Well, NO warning bell went off, yet I happened to glance up at the monitor screen and see the baby looked "a little flat" (there were 2 others on monitors---so it was hard to see the true pattern going on). Anyhow, I felt I should check it out, went into the room, pulled out the strip and had a look----- and not only was baby flat as hell, but there were subtle late decels occuring with EVERY contraction and baseline was rising rapidly from 140 to 160. The lates never dipped more than 5-10 below baseline. THIS IS THE WORST KIND OF PATTERN and one the system did not have built in it to warn us, nor was it easily seen on the screen cause it was so small a picture. The system saw this as "normal" based on the numbers, alone. What presented as a routine labor ruleout turned into a stat csection. (baby, which was bathed in thick, particulate meconium and whose pH had started to drop, was ok after a few days in our SCN.)
The moral of story is, nothing replaces a vigilant and attentive, well-trained nurse/health care provider on the job.[/] Central monitoring is wonderful, when used right----but you still need trained and attentive eyes looking at things and seeing the WHOLE picture, the whole patient, from head to toe, or it does not mean a hill of beans. It's just a tool in our toolbox, period. Not a babysitter.Last edit by SmilingBluEyes on Dec 28, '05
- 0You are also right; central monitoring CAN decrease face-to-face interaction w/mom and nurse, in some cases. Unfortunately, for me, the thing I think does this the most is NOT central monitoring, but very high epidural rates. I have noticed women who have epidurals early in labor dont' want or need their nurses nearly as much as those going naturally, which makes sense. It does seem to take some of the heart out of labor and delivery when a person is too numb to feel anything---I will take a natural labor over early and inappropriate epidural use anyday. Like I said, central monitoring is a great tool, one of many in our toolbox. It should never replace meaningful interaction and assessment by the labor nurse.

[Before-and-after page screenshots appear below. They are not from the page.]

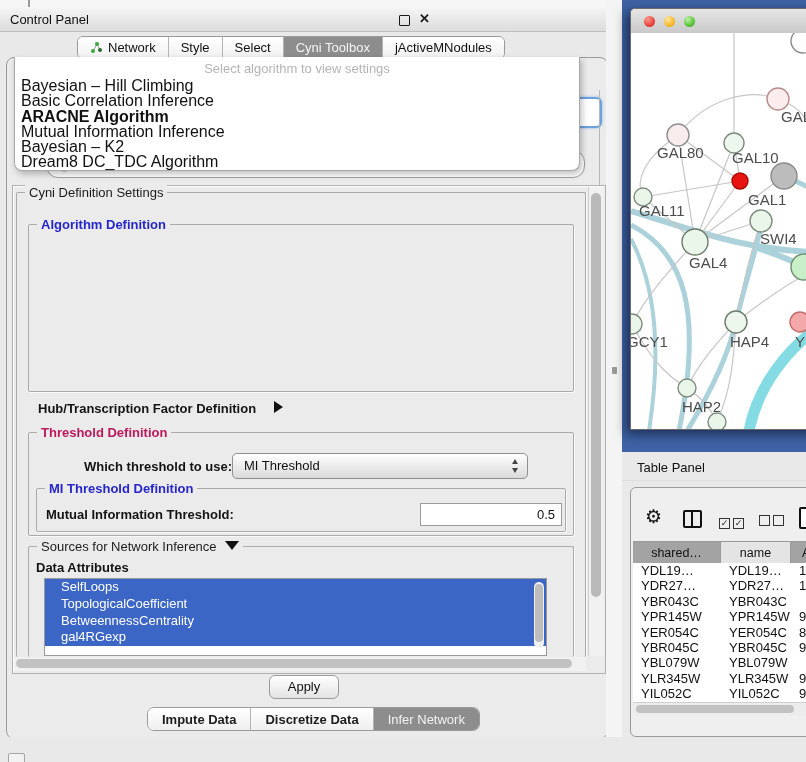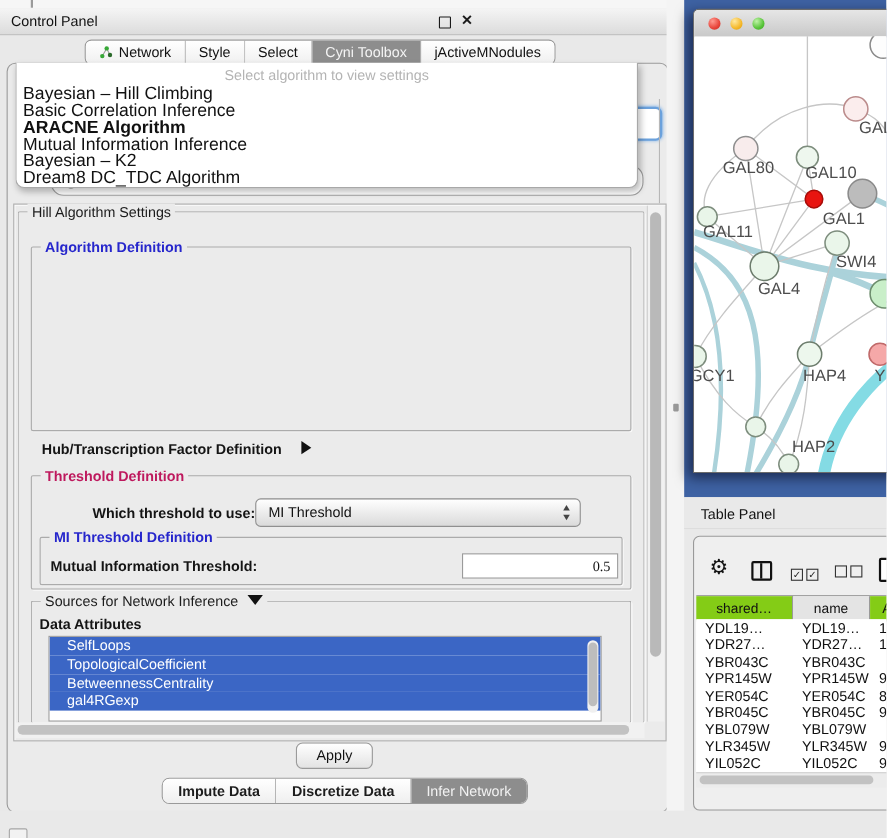--- a/index.html
+++ b/index.html
@@ -58,21 +58,21 @@
   .lbl.gray{color:#9b9b9b;}
   
   .combo{background:linear-gradient(#ffffff,#dadada);border:1px solid #8f8f8f;border-radius:5px;}
   .combo .val{position:absolute;left:11px;top:4px;font-size:13px;color:#111;}
   .stepper{position:absolute;right:8px;top:4px;width:7px;height:16px;}
   .stepper:before{content:"";position:absolute;left:0;top:1px;border-left:3.5px solid transparent;
       border-right:3.5px solid transparent;border-bottom:5px solid #444;}
   .stepper:after{content:"";position:absolute;left:0;bottom:1px;border-left:3.5px solid transparent;
       border-right:3.5px solid transparent;border-top:5px solid #444;}
   .field{background:#fff;border:1px solid #9a9a9a;font-size:13px;color:#111;
-      text-align:right;padding:0 6px;box-sizing:border-box;line-height:21px;font-family:Liberation Serif, serif;}
+      text-align:right;padding:0 6px;box-sizing:border-box;line-height:21px;}
   .field.dark{border:1.5px solid #4a4a4a;}
   .field.dis{border:1px solid #bdbdbd;color:#a5a5a5;}
   .chk{width:13px;height:13px;border:1px solid #b8b8b8;border-radius:3px;background:#f4f4f4;}
   .tri-r{display:inline-block;width:0;height:0;border-top:6px solid transparent;
       border-bottom:6px solid transparent;border-left:9px solid #111;vertical-align:-1px;}
   .tri-d{display:inline-block;width:0;height:0;border-left:7px solid transparent;
       border-right:7px solid transparent;border-top:9px solid #111;vertical-align:1px;}
   
   .attr-list{left:44px;top:578px;width:501px;height:76px;background:#fff;border:1px solid #9a9a9a;
       overflow:hidden;z-index:3;}
@@ -113,21 +113,21 @@
   .gear{position:absolute;left:14px;top:19px;font-size:19px;color:#141414;line-height:19px;}
   .colico{position:absolute;left:52px;top:22px;width:15px;height:14px;border:2px solid #111;border-radius:2px;}
   .colico:after{content:"";position:absolute;left:5.5px;top:0;width:2px;height:14px;background:#111;}
   .ckbox{display:inline-block;width:9px;height:9px;border:1.5px solid #333;margin-right:3px;
       font-size:9px;line-height:9px;color:#222;text-align:center;}
   .ckrow{position:absolute;top:24px;}
   .docico{position:absolute;left:168px;top:19px;width:16px;height:18px;border:2px solid #111;border-radius:2px;background:#fff;}
   .thead{position:absolute;left:2px;top:53px;width:196px;height:22px;display:flex;border-top:1px solid #9a9a9a;border-bottom:1px solid #9a9a9a;}
   .th{box-sizing:border-box;border-right:1px solid #9a9a9a;font-size:12.5px;color:#111;
       display:flex;align-items:center;justify-content:center;background:#e4e4e4;}
-  .th.hl{background:#84cc16;}
+  .th.hl{background:#a3a3a3;}
   .tbody{position:absolute;left:2px;top:75px;width:196px;background:#fff;}
   .trow{display:flex;height:15.4px;line-height:15.4px;font-size:13px;color:#111;background:#fff;}
   .td{box-sizing:border-box;padding-left:8px;white-space:nowrap;overflow:hidden;}
   .t-hsb{position:absolute;left:2px;top:214px;width:196px;height:13px;background:#ececec;border-top:1px solid #cfcfcf;}
   .t-hsb-thumb{position:absolute;left:3px;top:2px;width:158px;height:8px;background:#c2c2c2;border-radius:4px;}
   .bottom-strip{left:0;top:737px;width:806px;height:25px;background:#e9e9e9;}
   .mini-sq{left:8px;top:753px;width:15px;height:14px;border:1px solid #a5a5a5;background:#f2f2f2;border-radius:2px;}
 </style>
 </head>
 <body>
@@ -189,21 +189,21 @@
 
   <div class="abs scrollpane"></div>
   <div class="abs vsb">
       <div class="abs vsb-thumb"></div>
     </div>
   <div class="abs hsb">
       <div class="abs hsb-thumb"></div>
     </div>
 
   <div class="abs group" style="left:16px;top:192px;width:568px;height:464px;border-bottom:none;">
-    <span class="gtitle plain">Hill Algorithm Settings</span>
+    <span class="gtitle plain">Cyni Definition Settings</span>
   </div>
 
   <div class="abs group" style="left:28px;top:224px;width:544px;height:166px;">
     <span class="gtitle blue">Algorithm Definition</span>
   </div>
   <div class="abs lbl" style="left:38px;top:246px;">Aracne Mode:</div>
   <div class="abs combo" style="left:128px;top:240px;width:440px;height:24px;">
     <span class="val">Discovery</span>
     <span class="stepper"></span>
   </div>
@@ -335,21 +335,21 @@
           <div class="node-label" style="left: 150px; top: 75px;">GAL</div>
           <div class="node-label" style="left: 26px; top: 111px;">GAL80</div>
           <div class="node-label" style="left: 101px; top: 116px;">GAL10</div>
           <div class="node-label" style="left: 8px; top: 169px;">GAL11</div>
           <div class="node-label" style="left: 117px; top: 158px;">GAL1</div>
           <div class="node-label" style="left: 129px; top: 197px;">SWI4</div>
           <div class="node-label" style="left: 58px; top: 221px;">GAL4</div>
           <div class="node-label" style="left: -4px; top: 300px;">GCY1</div>
           <div class="node-label" style="left: 99px; top: 300px;">HAP4</div>
           <div class="node-label" style="left: 164px; top: 300px;">Y</div>
-          <div class="node-label" style="left: 51px; top: 365px; margin-left: 38px;">HAP2</div>
+          <div class="node-label" style="left: 51px; top: 365px;">HAP2</div>
         </div>
     </div>
   </div>
 
   <div class="abs tp-bar">
     <div class="tp-title">Table Panel</div>
   </div>
   <div class="abs table-window">
     <div class="gear">⚙</div>
     <div class="colico"></div>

- 0Dec 28, '05 by babynurse2001I also work in a very small rural LDRP. We went to central monitoring about 5 years ago. We also were concerned that it would decrease the time we spent in the room with moms, really it hasn't happened that way at all. Like SBE said, it is just a tool, and if we use it appropriately it can be very helpful. Now, after 5 years, I can't imagine going back. I LOVE being able to see what's going on in multiple rooms, and I sure don't feel like our hands-on philosophy of care has changed one bit. We don't do epidurals so we are all very hands on... Remember just because you have new technology doesn't mean you have to change the way you nurse.
- 0Dec 28, '05 by midwife2bCentral monitoring also has a big benefit for your medical records department. All strips can be archived on a disc, eliminating the need to save thousands of strips in big boxes that take up a huge amount of space. Even if you work in a small facility archiving can save a lot of time and money.
It can be difficult to locate a strip when a chart has been requested for review. Tracings can (and have) "walked off", making any kind of defense nearly impossible. Archiving capabilites eliminate this as well; you can pull up the strip and copy it if needed. Our hospital wanted to do away with paper in the monitors altogether but we protested (we write on them, then transfer the info to the archived strip and/or the chart).
The ENTIRE second floor of my office (over 4,000 sq ft) is crammed full of boxes of monitor strips. They have to be kept for at least 18 years. In 2020 the last boxes will be thrown out as discs replace those papers. Over 10,000 hours of monitoring can be kept on just one disc.
I personally pay more attention to the paper coming out of the monitor than the actual system itself. We have a lot of false alarms, but when the alarm sounds, somebody goes to the room to see about the patient!